Telecom Economics Drives Google to “go it alone”

“Google Inc. is deep into a multipronged effort to build and help run wireless networks in emerging markets as part of a plan to connect a billion or more new people to the Internet. … Providing …networks would allow Google to circumvent incumbent cable companies and wireless carriers….Google sees its revenue-generating …services as ‘inextricably linked to the infrastructure’…. Google has long been involved in public trials to prove the technology—which operates at lower frequencies than some cell networks, allowing signals to be more easily transmitted through buildings and other obstacles and across longer distances—can work. ”

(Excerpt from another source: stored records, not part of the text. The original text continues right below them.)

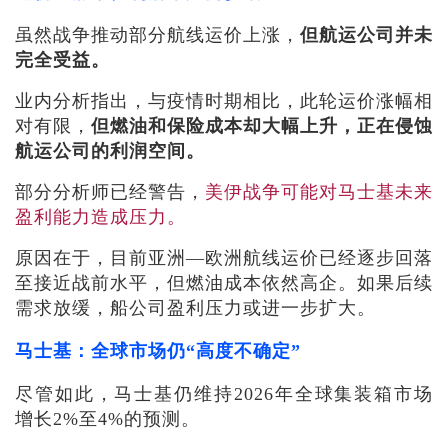
虽然战争推动部分航线运价上涨，
但航运公司并未
完全受益。
业内分析指出，与疫情时期相比，此轮运价涨幅相
对有限，
但燃油和保险成本却大幅上升，正在侵蚀
航运公司的利润空间。
部分分析师已经警告，
美伊战争可能对马士基未来
盈利能力造成压力。
原因在于，目前亚洲—欧洲航线运价已经逐步回落
至接近战前水平，但燃油成本依然高企。如果后续
需求放缓，船公司盈利压力或进一步扩大。
马士基：全球市场仍“高度不确定”
尽管如此，马士基仍维持2026年全球集装箱市场
增长2%至4%的预测。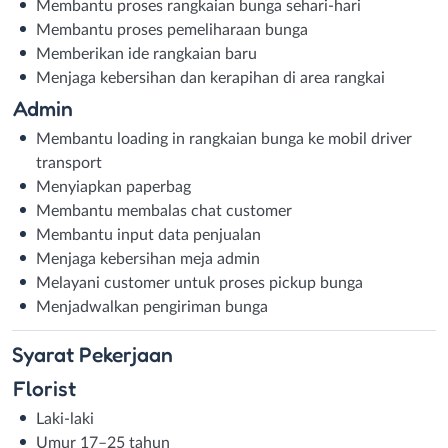
Membantu proses rangkaian bunga sehari-hari
Membantu proses pemeliharaan bunga
Memberikan ide rangkaian baru
Menjaga kebersihan dan kerapihan di area rangkai
Admin
Membantu loading in rangkaian bunga ke mobil driver
transport
Menyiapkan paperbag
Membantu membalas chat customer
Membantu input data penjualan
Menjaga kebersihan meja admin
Melayani customer untuk proses pickup bunga
Menjadwalkan pengiriman bunga
Syarat
Pekerjaan
Florist
Laki-laki
Umur 17–25 tahun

http://online.wsj.com/article/SB10001424127887323975004578503350402434918.html

The economics that drive Google to do this are the same economics that can and should drive Oil & Gas companies. The business case is that to deploy the value add services in an under-served (rural) area, you need infrastructure. And in getting that infrastructure, in the current climate, it is often cheaper to build it yourself (this presumes the company has the ability to fund the capital). The incumbent telecom companies have not changed their cost structure in many years and in the mean time the cost to build has come down. So, using the services that need to be delivered as a lever, it’s driving companies to look at the cost to build it themselves vs the cost of the incumbents. Over the 200+ telecom projects I have participated on, the payback period is often less than 3 years.